When Mills Lane divested his collection in 1968, Al Rodway purchased the 734 Speedster; a year later he sold the Packard to Tiny Gould of Trucksville, Pennsylvania. During Mr. Gould’s ownership, the Packard was restored and displayed at the 1971 CCCA Annual Meet, where it received 99.75 points and was awarded Best of Show Junior. In 1972, the Packard was the top-selling lot ($51,000) at a Kirk White Automobile Auction held in Radnor, Pennsylvania. The winning bidder was the Craven Foundation, an automotive museum in Ontario, Canada.

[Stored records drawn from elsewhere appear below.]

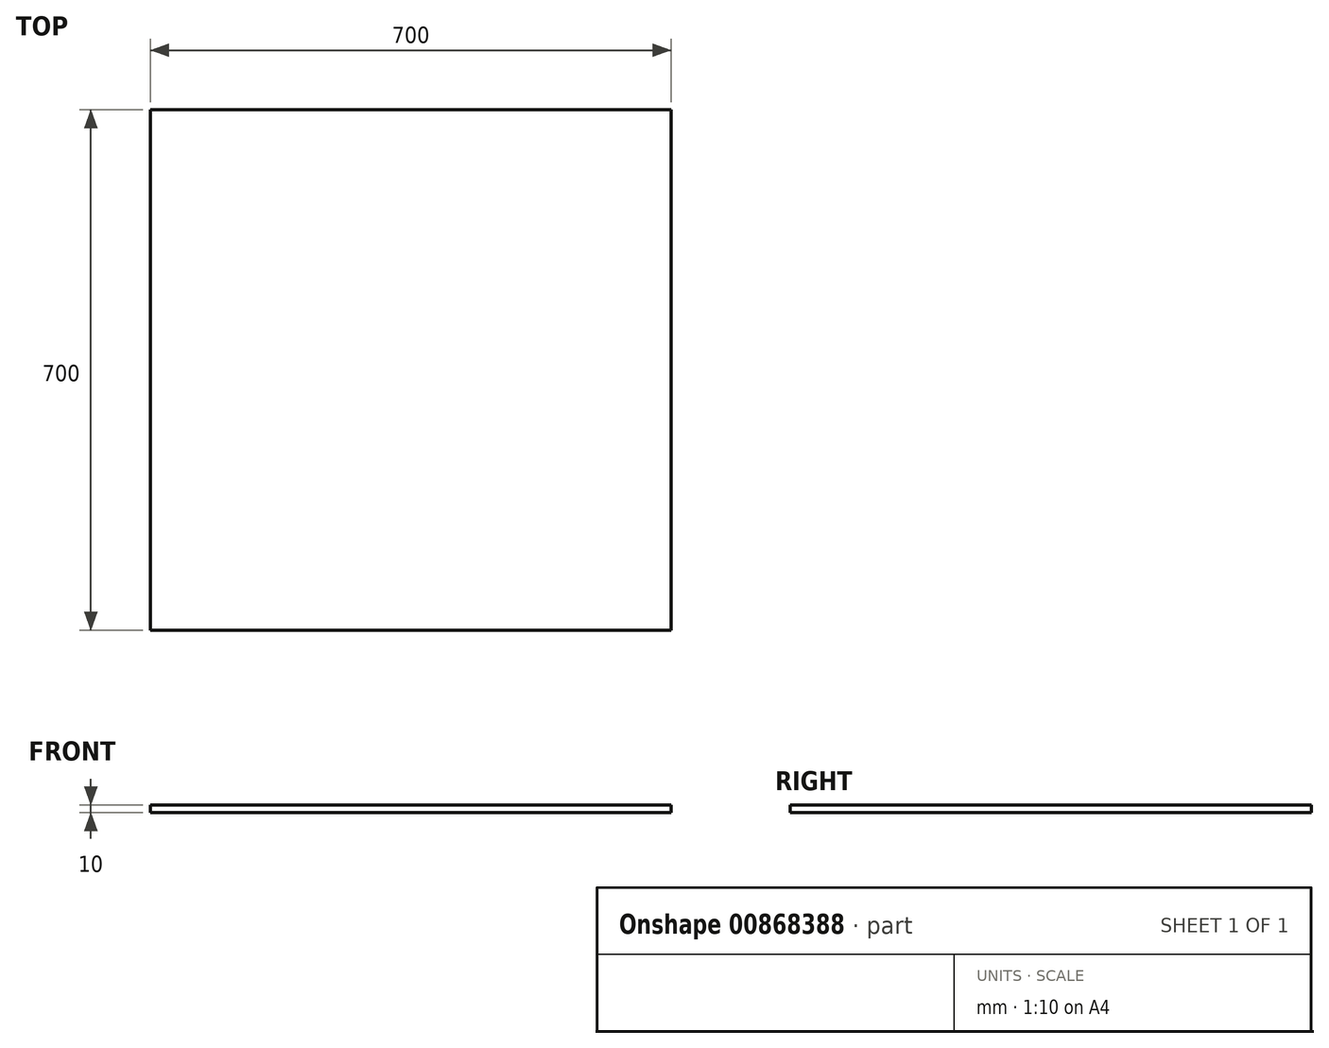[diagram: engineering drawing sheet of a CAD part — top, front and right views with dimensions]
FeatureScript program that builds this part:
annotation { "Feature Type Name" : "Feature", "Feature Type Description" : "" }
export const myFeature = defineFeature(function(context is Context, id is Id, definition is map)
    precondition{}
    {
        {
            var Q0;
            Q0=qCreatedBy(makeId("Top.planeOp"),FACE);
            var sketch = newSketch(context, id + "F0", { "sketchPlane" : qUnion([Q0])});
            skLineSegment(sketch, "E0.bottom", {"start": v(0, 0) * mm, "end": v(-700, 0) * mm});
            skLineSegment(sketch, "E0.top", {"start": v(0, 700) * mm, "end": v(-700, 700) * mm});
            skLineSegment(sketch, "E0.left", {"start": v(0, 0) * mm, "end": v(0, 700) * mm});
            skLineSegment(sketch, "E0.right", {"start": v(-700, 0) * mm, "end": v(-700, 700) * mm});
            skSolve(sketch);
        }
        {
            var Q0;
            Q0 = qSketchRegion(id + "F0", true);
            extrude(context, id + "F1", {"entities" : qUnion([Q0]), "depth" : 10 * mm, "offsetDistance" : 25 * mm});
        }
    });
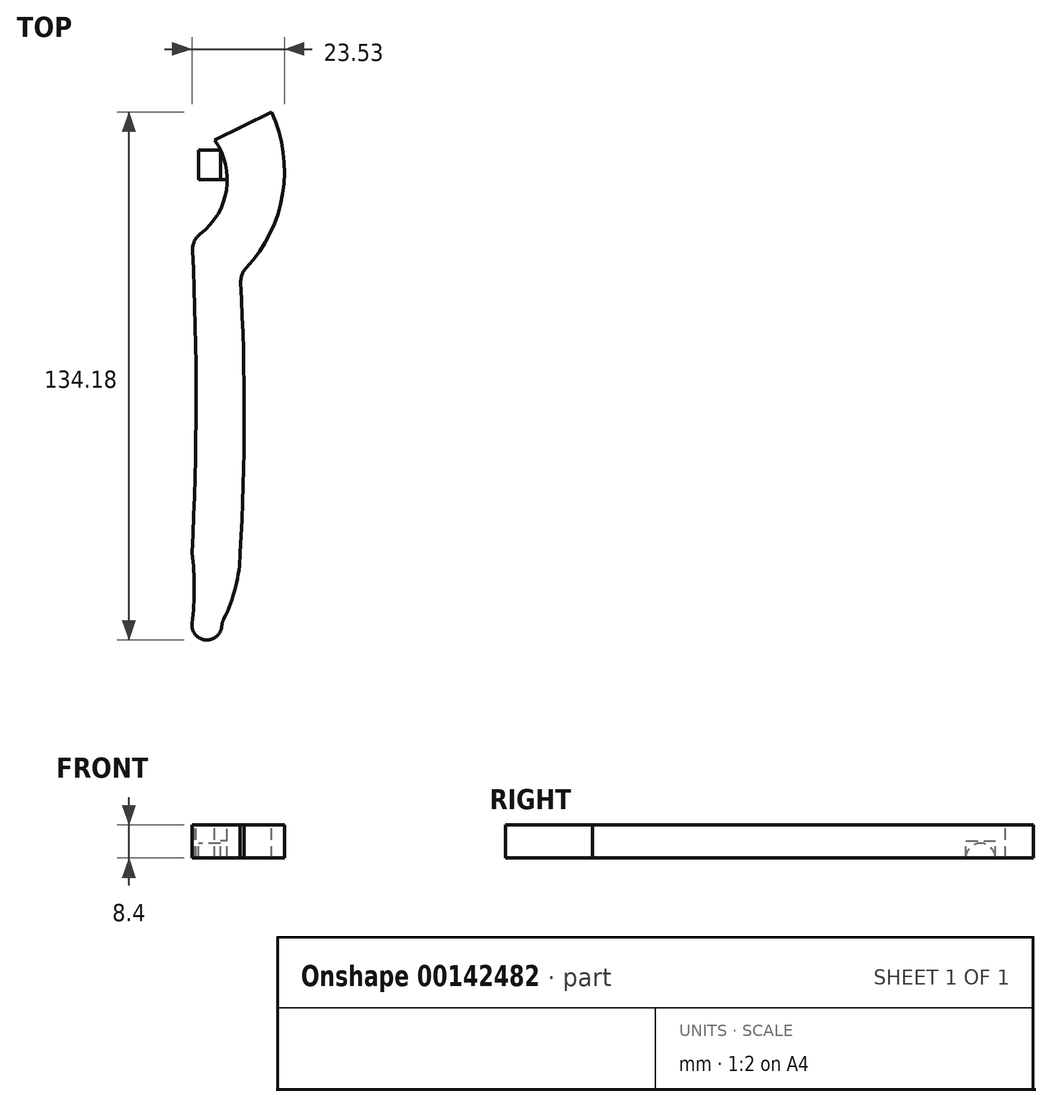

In fall 1985, Glenn Mounger learned from his friend Al McEwan that the Craven Foundation collection was being liquidated. Mr. Mounger mentioned that if the 734 Speedster became available, he would have an interest. In early 1986, the Runabout was indeed offered for sale and Mr. Mounger immediately seized the opportunity to acquire what he believed to be the ultimate classic Packard.
In 1989, he sold the Runabout to fellow Washington-state collector Ken McBride. Immediately regretting the decision, Mr. Mounger tried for many years to get the 734 Speedster back, finally re-acquiring it in 2000.
Soon after, Mr. Mounger decided to restore the Packard and commissioned Walt Johnsen of Bainbridge Island to perform a complete concours-quality restoration. Mr. Johnsen, whose restorations have won numerous awards at Pebble Beach, had already restored a Model J Duesenberg for Mr. Mounger, and the two worked closely together on the project.
During the restoration, the Speedster’s various component numbers were confirmed as correct, and an April 1930-dated tag from Jenks & Muir, the original upholstery supplier, was discovered inside the seat structure. Taking the car’s originality and build data into consideration, a great effort was made to return the car to its original color scheme – a tasteful combination of grays well suited to the Runabout’s lines.
Completed in 2002, the Packard made its debut at the Pebble Beach Concours d’Elegance®. As Mr. Mounger was then serving as the event’s chairman, the car was exhibited for display only. The Packard has since been awarded a perfect 100-point score at the 2004 Pacific Northwest Grand Classic and has received major awards at other events. Today, the Runabout remains in outstanding condition and is offered with a proper tool kit, jack, weather equipment, two period-correct mascots, an original owner’s manual with reproduction Model 734 supplement, as well as a reproduction of the original “The Speedsters by Packard” brochure. The Packard is also offered with an impressive file that includes supporting documentation, period photographs, magazine articles, and more.
In total, Packard built just 113 examples of the 734 Speedster. Of these, just 39 were originally sold with the Runabout body – one of the most attractive, sporting, and iconic designs of the era.
According to the definitive Model 734 Speedster Register – maintained by Bruce Grinager and evolved from Smith Hempstone Oliver’s original 1958 roster – a total of 18 Runabouts are known to survive, of which just eight examples are believed to exist today with essentially original bodywork and correct Speedster components. Most are held in important private collections and are not likely to trade hands in the foreseeable future. Offered from the respected Glenn Mounger collection, this is a Packard of unrivaled beauty, rarity, and sophistication – qualities that place it among the top tier of collectible automobiles.
No world-class collection of American classics is complete without a Packard Model 734 Speedster. When the next example might become available is anyone’s guess, but it will almost certainly pale in comparison to this exceptional Runabout.